STICKS FRAMING A LAKE (2003)
The natural light reflection on this beautiful lake completes Andy Goldsworthy's vision and creates a mesmerizing "suspended" web of twigs and branches. Born in 1956, Goldworthy is a British sculptor, photographer, and environmentalist who creates site- specific land art set in natural and urban settings.
EARTH FROM ABOVE (2007)
Yann Arthus-Bertrand decicated his life to environmental causes and is a Goodwill ambassador for the United Nations Environment Programme. He has published many iconic photography books, some of which he later made into documentaries. During a 10-year period, Arthus-Bertrand traveled the world filming the earth from above. In 2007, Earth From Above was broadcast on French National television and later became one of the most powerful depictions of our planet on film.

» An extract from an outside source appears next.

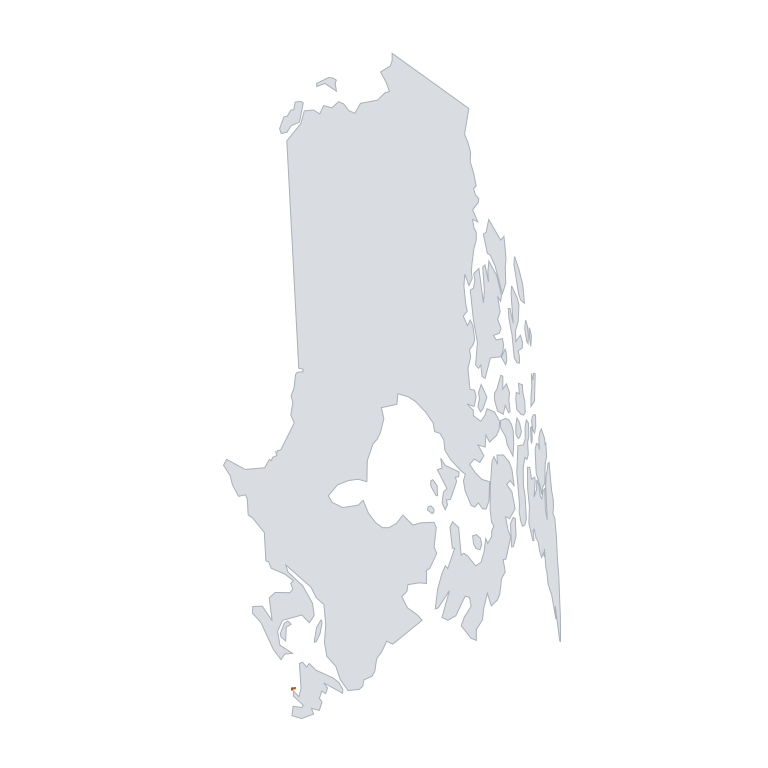 Saint Pierre and Miquelon highlighted among its neighbors, rotated 87°
{"feature_id": "SPM", "entity_name": "Saint Pierre and Miquelon", "entity_type": "country or territory", "adm_level": 0, "iso_a3": "SPM", "parent_name": "North America", "parent_adm1": "", "projection": "equal_earth", "projection_center": [-56.267, 46.926], "detail": "fine", "context": "with_neighbors", "style": "filled", "palette": "amber", "viewbox_px": 768, "rotation_deg": 87, "n_neighbors": 1, "source": "natural_earth", "source_scale": "50m", "svg_char_len": 8378}
<svg xmlns="http://www.w3.org/2000/svg" viewBox="0 0 768 768"><g transform="rotate(87 384 384)"><path d="M136.1,468.3L119.7,453.5L107.0,449.3L106.7,440.2L110.9,434.0L102.8,429.7L105.5,421.7L99.7,414.6L102.2,409.6L109.1,404.9L112.2,398.9L102.5,392.8L100.2,375.6L93.2,367.8L92.2,363.2L82.8,366.1L72.2,371.1L66.9,361.3L61.4,358.9L54.2,358.6L113.3,284.9L138.8,290.5L147.1,287.6L157.1,285.4L166.4,286.3L178.9,283.3L191.2,281.6L193.6,284.4L199.8,282.8L203.7,279.7L207.8,280.4L214.7,286.4L227.0,281.8L224.2,287.0L233.3,285.9L237.2,283.9L245.1,284.3L253.4,287.1L267.6,289.7L276.2,290.9L283.2,290.4L290.2,294.0L278.5,297.5L290.0,299.1L309.0,298.2L315.6,297.0L320.5,301.3L330.0,297.6L324.6,294.6L330.3,292.2L344.6,291.1L349.2,292.8L354.1,296.7L362.1,296.1L372.7,299.4L393.8,298.4L394.9,293.9L401.5,292.7L411.1,295.1L408.3,302.0L415.0,296.2L420.4,296.4L426.3,289.3L420.8,285.0L414.1,282.3L417.7,275.1L427.5,270.5L435.8,271.5L441.3,274.3L447.5,281.6L440.3,284.9L452.3,286.3L449.8,293.4L460.8,288.0L467.4,292.4L463.6,297.7L468.7,302.7L477.5,297.4L484.4,291.3L487.1,283.7L506.1,285.2L514.3,288.6L513.8,292.1L507.7,295.9L511.6,299.8L509.8,303.3L494.8,308.6L484.8,309.7L478.3,307.5L475.1,311.3L463.3,321.2L453.5,326.6L443.1,327.2L436.3,330.6L434.2,335.9L425.4,337.0L414.3,343.8L403.2,353.4L398.1,360.3L394.4,370.7L405.0,372.2L407.5,387.8L418.7,386.0L431.9,390.0L438.7,393.6L443.2,398.1L459.6,404.7L480.7,406.2L477.8,414.6L478.5,424.5L482.3,435.7L492.7,445.4L499.4,442.1L505.3,431.7L503.6,416.0L499.0,410.9L512.2,406.3L522.1,399.6L527.4,393.0L527.8,386.7L523.9,378.9L515.9,372.0L526.4,362.6L524.6,354.7L524.7,341.3L530.1,339.3L549.5,342.5L555.9,340.2L570.6,348.0L572.4,351.4L585.4,352.0L584.4,359.4L585.6,370.6L592.4,372.0L597.3,377.4L608.7,372.3L616.7,362.4L621.9,358.3L644.3,388.9L641.0,394.8L651.1,400.2L657.9,405.7L670.3,408.2L675.3,411.3L678.4,419.6L684.5,420.9L687.7,424.6L688.3,435.9L676.7,443.2L663.4,446.9L653.0,455.3L639.2,457.0L621.8,454.8L601.1,455.5L593.8,462.9L583.0,467.6L559.6,491.5L566.8,489.7L581.3,475.7L599.2,466.9L611.5,465.8L618.5,471.0L610.4,478.1L614.7,497.8L625.4,503.2L639.4,501.6L648.2,489.5L648.5,497.3L653.9,501.2L643.3,508.4L615.7,519.4L605.8,527.4L599.3,526.6L599.5,517.2L614.6,508.1L591.6,509.8L586.5,503.6L587.5,488.8L584.0,485.8L578.2,487.6L575.7,484.8L568.7,492.9L562.1,506.3L555.6,508.5L554.5,511.2L526.0,511.3L511.0,522.2L507.7,526.5L491.5,526.5L487.4,528.3L488.6,535.1L476.6,540.7L467.5,542.4L456.7,548.5L451.0,545.1L462.1,527.1L461.4,507.5L453.4,502.4L454.7,500.4L451.4,499.1L450.0,494.8L446.0,495.6L446.6,494.5L444.9,493.5L444.5,490.6L418.1,475.6L410.1,478.7L397.8,476.0L390.8,477.4L383.5,474.1L369.8,471.8L367.7,470.0L367.6,464.2L364.8,464.3L363.8,468.3L136.1,468.3ZM482.1,340.2L488.5,336.3L498.4,336.4L497.9,338.0L488.3,342.6L483.2,342.4L482.1,340.2ZM530.4,265.1L524.1,262.0L525.0,259.9L542.8,260.1L553.2,263.3L553.4,265.0L530.4,265.1ZM508.2,343.3L511.5,340.7L514.5,340.9L516.0,342.6L512.2,347.1L509.1,346.4L508.2,343.3ZM445.5,252.8L441.1,254.9L432.0,254.5L424.9,253.0L429.4,250.7L439.1,249.3L443.9,251.1L445.5,252.8ZM449.6,240.1L435.2,240.0L434.1,238.7L446.6,238.8L450.6,239.6L449.6,240.1ZM434.1,234.7L440.8,236.2L438.3,237.7L428.7,238.6L424.2,237.6L422.4,236.0L422.8,234.3L434.1,234.7ZM479.1,256.0L452.7,253.5L452.1,248.0L446.7,245.9L434.0,245.3L427.4,243.7L430.7,241.8L443.4,242.1L449.7,243.6L462.1,243.6L466.8,245.2L464.6,247.1L475.0,249.4L492.5,250.1L503.0,249.0L526.2,248.9L532.4,250.9L533.3,253.1L528.9,254.5L519.0,255.7L511.0,255.0L479.1,256.0ZM342.9,237.3L351.2,238.0L348.3,239.3L335.8,240.6L327.6,239.2L333.6,237.8L342.9,237.3ZM343.5,234.3L354.1,235.4L346.0,236.2L335.8,236.2L336.3,235.6L343.5,234.3ZM690.6,441.5L679.3,459.8L684.7,456.3L690.2,458.5L687.3,462.1L694.6,465.0L698.3,462.5L706.6,465.7L704.1,473.4L709.9,471.6L713.8,483.8L710.4,493.3L701.1,491.6L702.8,482.9L700.5,481.5L690.9,490.8L685.9,490.4L691.8,485.4L683.8,482.8L658.7,483.1L657.5,479.9L662.7,476.2L659.2,473.3L666.2,467.0L674.8,450.4L679.9,444.6L686.8,441.1L690.6,441.5ZM484.9,316.5L503.0,323.8L502.8,327.6L508.2,327.0L512.7,329.6L505.7,332.2L495.0,330.3L491.9,326.6L472.3,335.2L471.1,330.4L461.2,331.2L468.5,327.1L475.7,313.7L480.6,314.3L480.9,317.7L484.9,316.5ZM536.3,267.8L543.1,265.4L565.3,271.4L565.6,274.2L578.2,272.8L584.4,276.8L600.1,279.4L605.6,282.1L611.2,288.5L598.4,291.7L613.9,296.3L624.6,297.9L634.0,304.7L644.9,305.2L642.4,310.5L629.5,319.5L621.1,316.1L610.7,308.7L601.6,309.7L600.2,314.1L619.2,324.4L623.2,332.4L620.2,338.3L593.9,329.5L610.4,341.6L611.3,344.6L591.9,341.2L576.9,336.3L568.7,332.3L571.6,330.0L551.8,322.0L551.5,324.3L530.6,325.6L525.2,322.8L531.1,317.0L559.0,315.9L557.2,313.1L560.3,309.3L570.5,302.0L566.9,296.3L557.0,292.9L543.7,290.5L548.5,288.7L542.2,284.5L536.4,284.1L531.6,281.8L527.6,283.8L515.1,284.6L491.1,283.1L467.0,280.2L462.3,277.9L470.3,274.9L460.9,274.9L461.1,268.5L468.2,263.2L475.7,260.8L492.9,259.3L486.9,263.0L490.8,266.7L498.4,261.9L515.5,259.6L524.9,265.6L522.9,269.6L536.3,267.8ZM437.7,257.4L451.1,257.6L462.8,259.0L451.1,264.1L442.9,265.3L433.9,269.8L426.6,269.6L424.8,264.3L426.2,261.4L430.7,258.9L437.7,257.4ZM263.5,246.9L277.0,243.2L292.2,240.2L310.7,239.6L307.3,243.1L301.3,244.8L271.2,248.0L263.5,246.9ZM81.1,417.0L89.1,416.2L80.7,427.4L83.5,435.5L80.3,435.5L75.0,423.2L75.9,418.9L78.1,415.7L81.1,417.0ZM381.6,232.5L409.1,234.6L414.2,238.4L404.3,237.9L394.9,236.5L381.2,236.3L387.9,235.1L381.1,234.1L381.6,232.5ZM128.5,473.5L123.7,474.9L112.2,470.1L111.3,466.4L105.6,462.7L105.5,459.8L97.9,457.9L97.4,452.3L99.2,449.9L118.1,454.8L121.2,463.3L127.5,467.6L128.5,473.5ZM265.2,255.6L273.5,256.8L289.7,257.1L300.1,261.1L272.1,266.8L261.0,271.1L259.0,273.9L239.4,277.0L237.9,274.1L225.2,270.8L246.4,260.0L242.8,256.5L265.2,255.6ZM357.6,248.2L363.7,247.4L370.2,247.6L369.8,250.1L364.5,252.6L342.4,253.5L324.8,255.8L314.9,255.9L315.3,254.2L330.1,251.8L300.9,252.4L292.7,251.5L304.9,246.5L311.8,245.1L328.4,246.7L337.6,249.8L348.5,250.2L342.5,245.3L349.4,243.5L355.5,244.1L357.6,248.2ZM357.0,263.5L362.9,265.9L363.5,276.4L383.6,282.7L381.5,285.7L370.1,286.3L373.2,288.9L369.7,291.5L347.2,288.5L325.1,291.3L294.8,293.0L293.0,289.7L284.9,287.8L278.4,288.6L273.6,283.2L308.2,280.5L296.3,278.9L272.3,279.3L270.4,276.9L287.5,274.3L277.2,274.4L266.8,272.8L281.7,265.7L301.6,262.1L307.5,263.2L302.4,266.0L318.1,264.2L325.3,267.2L334.5,264.2L339.3,266.1L341.2,272.2L345.9,269.6L344.8,263.4L351.1,262.5L357.0,263.5ZM395.4,265.7L390.2,261.8L399.3,259.0L406.4,260.2L418.2,259.5L419.2,261.2L411.8,264.0L420.5,266.6L416.8,272.1L404.9,274.6L398.8,274.0L395.3,271.6L381.4,266.9L382.5,264.9L395.4,265.7ZM358.2,260.4L367.0,260.2L371.2,261.5L363.4,265.4L355.5,261.2L358.2,260.4ZM418.7,243.9L422.4,246.2L421.3,248.8L416.5,252.7L405.7,253.2L399.3,252.3L401.0,249.3L390.4,249.7L392.1,245.8L398.8,245.9L409.2,244.3L417.9,244.5L418.7,243.9ZM437.1,229.2L446.9,226.5L453.2,226.3L450.9,225.5L465.1,225.4L472.0,227.2L491.6,228.6L495.5,231.1L502.4,232.4L493.5,233.6L480.9,236.7L457.2,236.5L451.4,234.8L452.1,233.3L457.5,232.2L446.3,232.2L440.1,230.9L437.1,229.2ZM470.9,223.3L499.2,222.2L508.4,221.1L515.8,221.2L522.0,222.1L527.1,220.5L545.9,219.8L567.3,220.0L584.7,219.5L626.5,220.1L650.2,221.2L649.9,221.9L614.9,224.6L628.0,224.6L603.4,227.6L592.5,230.6L579.8,231.2L575.7,232.0L557.0,232.4L565.3,232.9L560.9,233.7L565.5,235.7L559.3,237.2L549.4,238.4L546.0,240.2L536.9,241.6L537.5,242.6L548.2,242.5L548.1,243.6L530.5,246.6L514.4,245.2L495.7,246.0L474.7,245.1L474.9,242.8L486.8,241.7L485.0,238.4L488.9,238.1L504.8,240.1L497.4,237.2L487.7,236.4L493.3,234.7L504.6,233.7L506.8,232.3L498.7,230.8L496.8,228.9L518.1,229.4L528.1,228.1L493.2,227.9L482.9,226.7L478.4,225.4L471.8,224.4L470.9,223.3ZM553.0,300.9L548.1,303.0L540.2,303.4L539.3,299.8L543.0,295.8L549.5,294.8L554.5,296.8L553.0,300.9ZM413.8,286.4L416.8,289.0L411.6,291.4L403.3,289.3L397.5,290.1L389.6,287.0L402.5,281.9L413.8,286.4ZM616.3,459.2L619.1,458.3L629.8,460.9L638.0,465.3L638.1,467.2L623.6,464.1L616.3,459.2ZM619.0,489.2L621.7,494.4L635.5,495.6L631.2,500.0L628.0,500.7L617.6,496.1L615.6,492.5L619.0,489.2Z" fill="#d9dde1" stroke="#a8b0b8" stroke-width="1"/><path d="M683.7,491.3L682.9,491.8L682.7,491.5L682.7,491.2L683.1,490.5L683.1,490.3L682.7,488.8L682.7,488.6L682.8,488.5L683.5,488.8L683.6,489.2L683.3,490.1L683.5,490.6L683.8,491.1L683.7,491.3ZM684.6,492.1L683.9,492.1L684.1,491.7L684.3,491.6L684.6,491.6L684.7,491.9L684.6,492.1Z" fill="#f59e0b" stroke="#b45309" stroke-width="1.5"/></g></svg>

Yoshiki Nakamura is an internationally award winning art photographer. Some examples of awards are Nature's Best Photography, ICP (International Conservation Photograph) Awards, The Big Picture (Boston Globe), Seattle Times Photo of the year, International Filter Photo Contest, and numerous publications in Reader's Lens of Seattle Times and other local media.
WALKING AT THE EDGE OF WATER (2012-2013)
Rulan Tangen is an internationally accomplished dance artist and choreographer. She is the Founding Artistic Director and Choreographer of Dancing Earth and winner of the National Museum of American Indian's Expressive Arts award. Walking at the Edge of Water is an inter-tribal contemporary dance expression of Indigenous water perspectives. Every creative aspect of this eco-production reflects cultural and environmental worldview, with Indigenous collaborators in movement, musical composition, language, video imagery, costume and visual art.
MOUNTAINS AND RIVERS WITHOUT END (1996)
Gary Snyder is an American man of letters. Perhaps best known as a poet, he is also an essayist, lecturer, and environmental activist with anarchoprimitivist leanings. He has been described as the "poet laureate of Deep Ecology". Snyder began writing the thirty-nine poems containing Mountains and Rivers Without End in 1956 and published the final version in 1996. The work is divided into four parts, each exploring a different theme.
THIS CLEMENT WORLD (2013)
This Clement World is a fiercely creative and charismatic tribute to our rapidly changing environment, as seen through the prism of Cynthia Hopkins' deeply personal lens and wild cross-disciplinary style. Performed live with a 15-piece chorus and band, This Clement World blends outlandish fiction and original avant-folk songs with Hopkins’ own documentary footage from an Arctic expedition with Cape Farewell, infusing our global climate crisis with humor, poetics and urgency.